Monologues de la boue de Colette Mazabrard

Photo de Raymond Depardon - monologues de la boue

Nuit. Passé le village des sources de la Saône, évité l’orage. Les vachettes broutent et pètent. Un chevreuil, lui aussi, vient paître l’herbe épaisse. Les tiges poussent. Les nuages préparent la pluie.

Dans la forêt, tu déranges la belette à la blanche poitrine.

La pluie redonne à la forêt sa sombre lumière calme, la compagnie retrouvée des limages. Lecture à l’abri, sur le banc de pierre de la chapelle à la Vierge bleue.

Entre le Pas-de-Calais et la Belgique, entre Verdun et Commercy,  entre Oviedo et Saint-Jacques de Compostelle, une femme marche. Sans réel but, sans réelle motivation. Trois marches pour trois saisons – trois étés successifs- qui, à chaque fois, projettent cette femme dans les marges. A la rencontre de tout ce qu’on peut rencontrer sur les routes : d’autres que soi, des morceaux d’Histoire, des bouts de pensée qui n’appartiennent qu’à soi et qu’il conviendrait de rapiécer.

monologues_de_la_boue - mazabrardOn ne saura pas vraiment si cette femme fuit quelque chose – sauf dans la troisième partie, où un chagrin amoureux est évoqué -, ni si sa marche est plutôt une quête. Le texte de Colette Mazabrard reste évasif, évoque aussi bien Thoreau et sa vie dans les bois qu’Histoire de Claude Simon.  On traverse les villages, les forêts, et tout ce qui s’accroche aux pas de cette femme, ce sont quelques figures qui dessinent une ruralité crépusculaire : ceux que l’on croise dans les bistros, sur la place du village, ceux qui acceptent de céder pour une nuit un coin de grange, de jardin ou même une vraie chambre. Les stigmates d’une ou deux guerres aussi, une banale maison pourtant si célèbre grâce à une simple photo de Depardon, et la nature qui palpite comme si le reste du monde n’existait pas.

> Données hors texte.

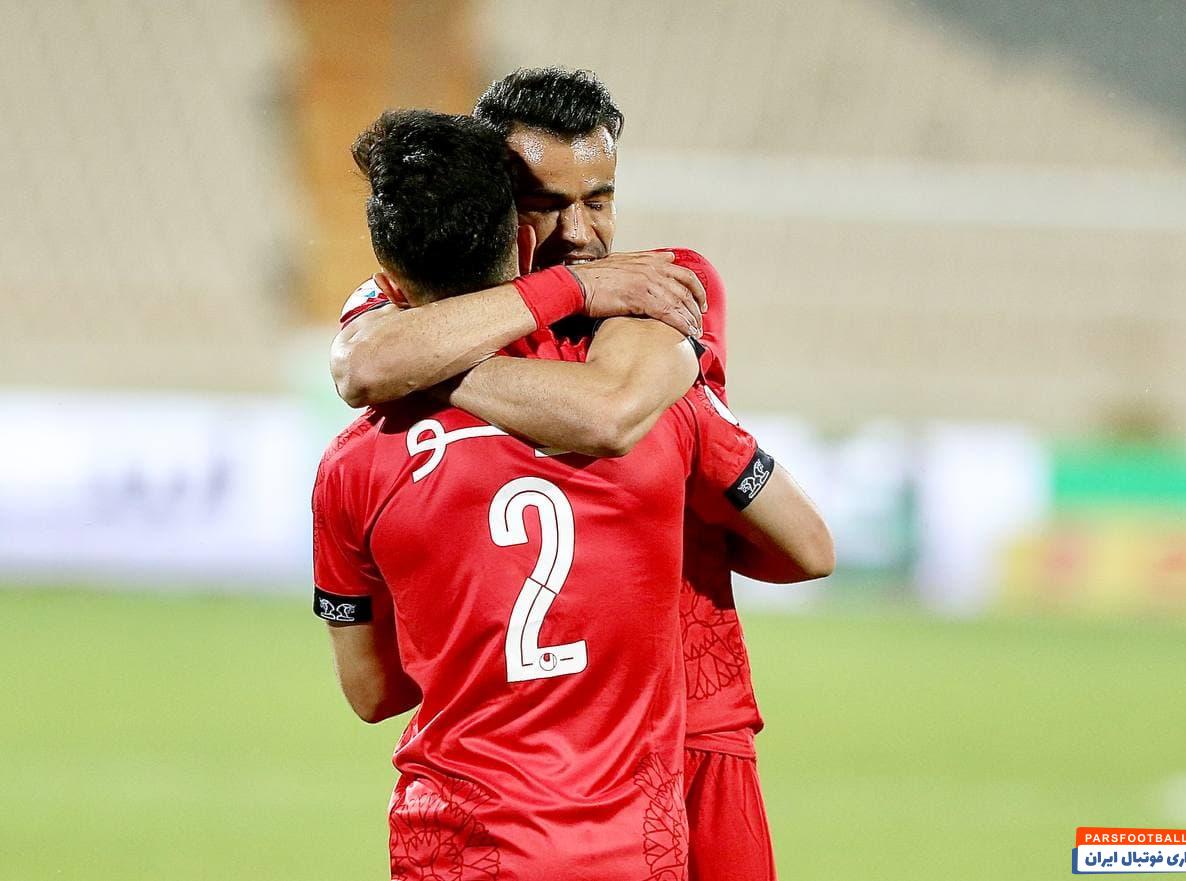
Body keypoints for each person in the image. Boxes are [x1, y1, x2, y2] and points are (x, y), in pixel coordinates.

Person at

Pays tissé de cours d’eau, les rivières dessinent des courbes subtiles, des méandres. Aulnes, débordement, lenteur silencieuse des rivières sous le ciel ouvert, scansion des collines calcaires. (…)

Paysage. l’eau sourd. Du sol surgit une source. Le dehors et le sol s’unissent en un réseau de minces rus qui sinuent dans les champs, creusent la craie.

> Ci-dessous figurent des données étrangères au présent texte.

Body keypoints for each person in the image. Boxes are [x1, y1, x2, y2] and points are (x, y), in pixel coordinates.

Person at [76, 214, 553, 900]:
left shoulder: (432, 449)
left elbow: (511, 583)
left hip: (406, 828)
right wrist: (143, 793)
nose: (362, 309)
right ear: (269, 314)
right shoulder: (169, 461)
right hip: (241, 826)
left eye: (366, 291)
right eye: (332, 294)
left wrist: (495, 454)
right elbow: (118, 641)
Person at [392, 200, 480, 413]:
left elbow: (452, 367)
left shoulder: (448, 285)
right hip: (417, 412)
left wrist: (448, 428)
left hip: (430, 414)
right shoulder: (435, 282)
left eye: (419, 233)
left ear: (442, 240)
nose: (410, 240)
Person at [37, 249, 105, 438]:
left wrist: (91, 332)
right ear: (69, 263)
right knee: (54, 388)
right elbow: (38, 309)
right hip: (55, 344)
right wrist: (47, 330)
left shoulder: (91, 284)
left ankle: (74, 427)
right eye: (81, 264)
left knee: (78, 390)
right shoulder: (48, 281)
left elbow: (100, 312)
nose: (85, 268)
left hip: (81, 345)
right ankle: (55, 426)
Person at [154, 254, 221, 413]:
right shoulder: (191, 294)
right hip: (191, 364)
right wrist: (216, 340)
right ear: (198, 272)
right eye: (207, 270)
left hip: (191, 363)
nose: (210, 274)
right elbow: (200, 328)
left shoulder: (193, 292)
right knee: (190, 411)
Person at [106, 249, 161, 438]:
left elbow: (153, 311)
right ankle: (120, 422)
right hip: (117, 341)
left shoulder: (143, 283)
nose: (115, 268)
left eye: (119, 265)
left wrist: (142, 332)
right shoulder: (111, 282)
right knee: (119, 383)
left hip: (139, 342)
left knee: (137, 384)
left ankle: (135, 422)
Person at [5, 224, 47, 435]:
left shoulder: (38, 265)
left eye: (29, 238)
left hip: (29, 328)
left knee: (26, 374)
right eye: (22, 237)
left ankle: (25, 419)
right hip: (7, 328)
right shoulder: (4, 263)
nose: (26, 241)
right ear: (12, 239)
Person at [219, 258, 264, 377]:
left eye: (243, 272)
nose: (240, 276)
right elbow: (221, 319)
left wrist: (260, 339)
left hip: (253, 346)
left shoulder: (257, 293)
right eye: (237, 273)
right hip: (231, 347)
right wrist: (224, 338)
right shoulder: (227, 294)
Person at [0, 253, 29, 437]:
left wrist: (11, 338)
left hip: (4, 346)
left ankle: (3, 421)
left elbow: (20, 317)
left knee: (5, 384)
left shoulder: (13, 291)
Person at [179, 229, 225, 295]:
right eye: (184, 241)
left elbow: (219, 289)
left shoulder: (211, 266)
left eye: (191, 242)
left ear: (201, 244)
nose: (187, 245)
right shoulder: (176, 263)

Que dire encore de Monologues de la boue, dont l’action est si minimale – le mot même d’action semblant ici être un chien dans un jeu de quilles, comme s’il venait déranger le fragile équilibre du texte de Colette Mabrazard, qui se présente comme un curieux carnet de route à la deuxième personne. Simplement qu’on y trouve un style qui travaille, comme travaille la charpente d’une vieille maison, qui craque, qui bruit, qui picote. « Pour toi le but est de faire chemin, d’être en chemin, d’être chemin. » On refera la route, souvent.